Tuesday, November 1, 2011: 1:10 PM

Rebecca Anthopolos, MA , Children's Environmental Health Initiative, Duke University, Durham, NC
Lynne C. Messer, PhD , Duke Global Health Institute, Center for Health Policy and Inequalities Research, Duke University, Durham, NC
Marie Lynn Miranda , Children's Environmental Health Initiative, Duke University, Durham, NC
Research has shown that racial residential segregation of blacks in the US is associated with poor birth outcomes among blacks and whites; however, the mediating pathways through which segregation affects maternal and fetal health remain understudied. One of the main pathways through which segregation is hypothesized to act is the built environment, including neighborhood characteristics such as the quality of housing and access to healthy food stores. We tested whether the built environment played a mediating role in the relationship between neighborhood level racial isolation of blacks and birth outcomes among non-Hispanic blacks and non-Hispanic whites in Durham, North Carolina. Previously constructed indices of black isolation and characteristics of the built environment, including housing damage, property disorder, vacant housing, tenure, nuisances, and security, were linked to 2000 to 2008 birth data in the North Carolina Detailed Birth Record. Outcomes included birthweight, low birthweight, preterm birth, small for gestational age, and birthweight percentiles. In race stratified multilevel models that controlled for maternal level characteristics, property disorder and tenure were especially important full or partial mediators in the association between black isolation and continuous birthweight, low birthweight, and preterm birth among blacks. In contrast, among whites, housing damage, property damage, nuisances, tenure and vacancy acted as mediators in models for continuous birthweight and birthweight percentiles. Identifying mediating pathways will help guide public resources for reducing the racial disparity in birth outcomes between US blacks and whites.

Learning Areas:
Environmental health sciences
Epidemiology
Public health or related research
Social and behavioral sciences

Learning Objectives:
1. Describe racial residential segregation patterns in the U.S. South. 2. Describe how racial residential segregation patterns are hypothesized to structure features of the built environment. 3. Describe how the built environment mediates the relationship between racial residential segregation and adverse birth outcomes.

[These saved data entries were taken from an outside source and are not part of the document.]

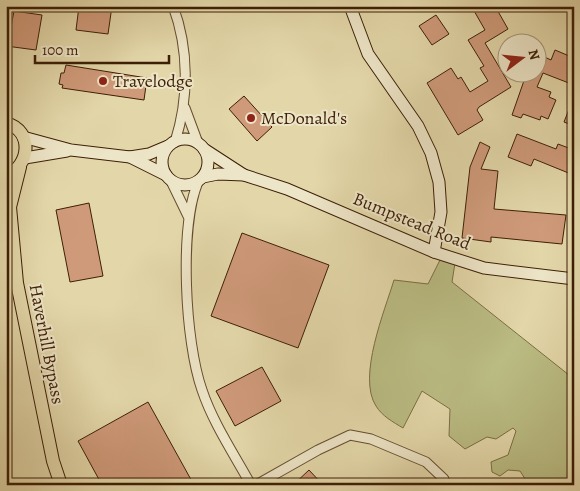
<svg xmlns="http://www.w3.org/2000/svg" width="580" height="491" font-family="Alegreya,serif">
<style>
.green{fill:#babc83;stroke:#7c6e44}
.building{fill:#cf9a7a;stroke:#3d1f06}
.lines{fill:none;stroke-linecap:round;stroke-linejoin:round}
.street-casing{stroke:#664d2f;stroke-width:11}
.secondary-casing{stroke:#3d1f06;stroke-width:13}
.primary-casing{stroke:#3d1f06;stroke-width:14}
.street{stroke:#ede5c7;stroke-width:9}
.secondary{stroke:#ede5c7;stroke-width:11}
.primary{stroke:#e3d7a9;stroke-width:12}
.poi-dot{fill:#8f2418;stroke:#ede5c7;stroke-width:2}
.labels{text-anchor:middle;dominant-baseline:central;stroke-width:4;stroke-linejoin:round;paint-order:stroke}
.poi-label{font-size:18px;fill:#3d1f06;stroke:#ede5c7;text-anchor:start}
.street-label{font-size:18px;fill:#3d1f06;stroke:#ede5c7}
</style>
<rect width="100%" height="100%" fill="#e3d7a9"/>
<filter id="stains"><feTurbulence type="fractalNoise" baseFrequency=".004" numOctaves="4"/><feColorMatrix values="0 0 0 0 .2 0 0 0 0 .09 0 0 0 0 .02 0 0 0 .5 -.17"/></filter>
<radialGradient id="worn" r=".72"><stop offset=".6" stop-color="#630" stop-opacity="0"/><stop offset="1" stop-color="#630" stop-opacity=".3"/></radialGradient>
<path class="green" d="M440,260L455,263L452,282L574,379V485H529L520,471L508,470L500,476L492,472L491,462L508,455L516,431L513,428L496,439L487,437L465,449L449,436L450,409L422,391L403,428C393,422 382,416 376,406C357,377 385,310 394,280L428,284Z"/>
<g class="building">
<polygon points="79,6 112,6 108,34 76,30"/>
<polygon points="477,6 495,6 508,29 485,43 511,87 479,107 477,110 483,120 458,135 427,83 451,68 458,79 461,77 470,92 488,81 480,68 484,66 468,40 485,30 473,9"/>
<polygon points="14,11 42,15 36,50 6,46 7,31 10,32"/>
<polygon points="436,15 449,34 432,45 419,26"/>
<polygon points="555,50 574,58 574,85 543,73 537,87 551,92 549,97 556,100 548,119 541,116 540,120 523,114 521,118 512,115 527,72 538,72 538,54 551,60"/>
<polygon points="66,65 147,78 144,100 62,88 63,85 59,84 61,73 64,73"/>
<polygon points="244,96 272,127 257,141 229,109"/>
<polygon points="573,99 574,99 574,126 564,122"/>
<polygon points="517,134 556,149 558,144 574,150 574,167 571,174 534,159 531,166 508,157"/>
<polygon points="480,142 490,147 481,169 498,171 494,209 566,215 562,244 491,237 491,242 462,238 470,167"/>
<polygon points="89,203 103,276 70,282 56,210"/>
<polygon points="242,233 329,265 298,348 211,316"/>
<polygon points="262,367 281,401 235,426 216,391"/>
<polygon points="148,402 194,485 102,485 78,441"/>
<polygon points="309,470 323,485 293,485"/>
</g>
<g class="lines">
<defs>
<g id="street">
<path d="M173,6C189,49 189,98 175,142"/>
<polyline points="185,108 198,143"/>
<polyline points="171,181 188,216"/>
<path d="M198,182C179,228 185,342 202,390C213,423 234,454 251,485"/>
<polyline points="256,485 318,450 350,435 371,439 426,462 444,479"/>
</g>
<g id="secondary">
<polyline points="350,6 368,54 418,126 431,153 439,182 441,212 434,252"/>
<polyline points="23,137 71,150 130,157 166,175"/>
<circle cx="185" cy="162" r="23"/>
<polyline points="204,149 244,175"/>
<polyline points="130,157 149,154 168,146"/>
<polyline points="25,158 67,151"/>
<polyline points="203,177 218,174 244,175 287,189 434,252 484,268 574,279"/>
</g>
<g id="primary">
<path d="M6,123C34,131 30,166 6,176"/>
<polyline points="20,167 10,207 17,283 53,461 61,485"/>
</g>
</defs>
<use href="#street" class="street-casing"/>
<use href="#secondary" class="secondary-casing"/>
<use href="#primary" class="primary-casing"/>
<use href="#street" class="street"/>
<use href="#secondary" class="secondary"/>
<use href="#primary" class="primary"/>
</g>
<g class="poi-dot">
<circle cx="103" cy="81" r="5"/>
<circle cx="251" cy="118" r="5"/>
</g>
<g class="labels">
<g class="poi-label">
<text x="113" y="81">Travelodge</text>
<text x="261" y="118">McDonald's</text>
</g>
<g class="street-label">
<text transform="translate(412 221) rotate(22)">Bumpstead Road</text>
<text transform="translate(47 344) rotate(79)">Haverhill Bypass</text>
</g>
</g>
<rect width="580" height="491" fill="none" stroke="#e3d7a9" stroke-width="25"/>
<rect x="8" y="8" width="565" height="476" fill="none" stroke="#3d1f06" stroke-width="2.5"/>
<rect x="12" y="12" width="555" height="466" fill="none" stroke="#3d1f06"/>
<g transform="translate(522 58) rotate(74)"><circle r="24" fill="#ede5c7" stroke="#a7967a"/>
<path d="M0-4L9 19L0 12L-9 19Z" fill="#8f2418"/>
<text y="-8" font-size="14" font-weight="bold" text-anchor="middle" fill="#3d1f06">N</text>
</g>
<path d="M35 55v8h134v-8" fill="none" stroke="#3d1f06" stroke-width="2.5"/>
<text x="42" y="55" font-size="15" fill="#3d1f06" stroke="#ede5c7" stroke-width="4" paint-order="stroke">100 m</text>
<rect width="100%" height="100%" filter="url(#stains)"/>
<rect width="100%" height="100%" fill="url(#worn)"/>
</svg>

Keywords: Birth Outcomes, Environmental Health

Presenting author's disclosure statement:

Qualified on the content I am responsible for because: I am qualified to be an abstract author on the content I am responsible for because I have had significant statistical training on the economic and epidemiologic methods this abstract applies
Any relevant financial relationships? No

I agree to comply with the American Public Health Association Conflict of Interest and Commercial Support Guidelines, and to disclose to the participants any off-label or experimental uses of a commercial product or service discussed in my presentation.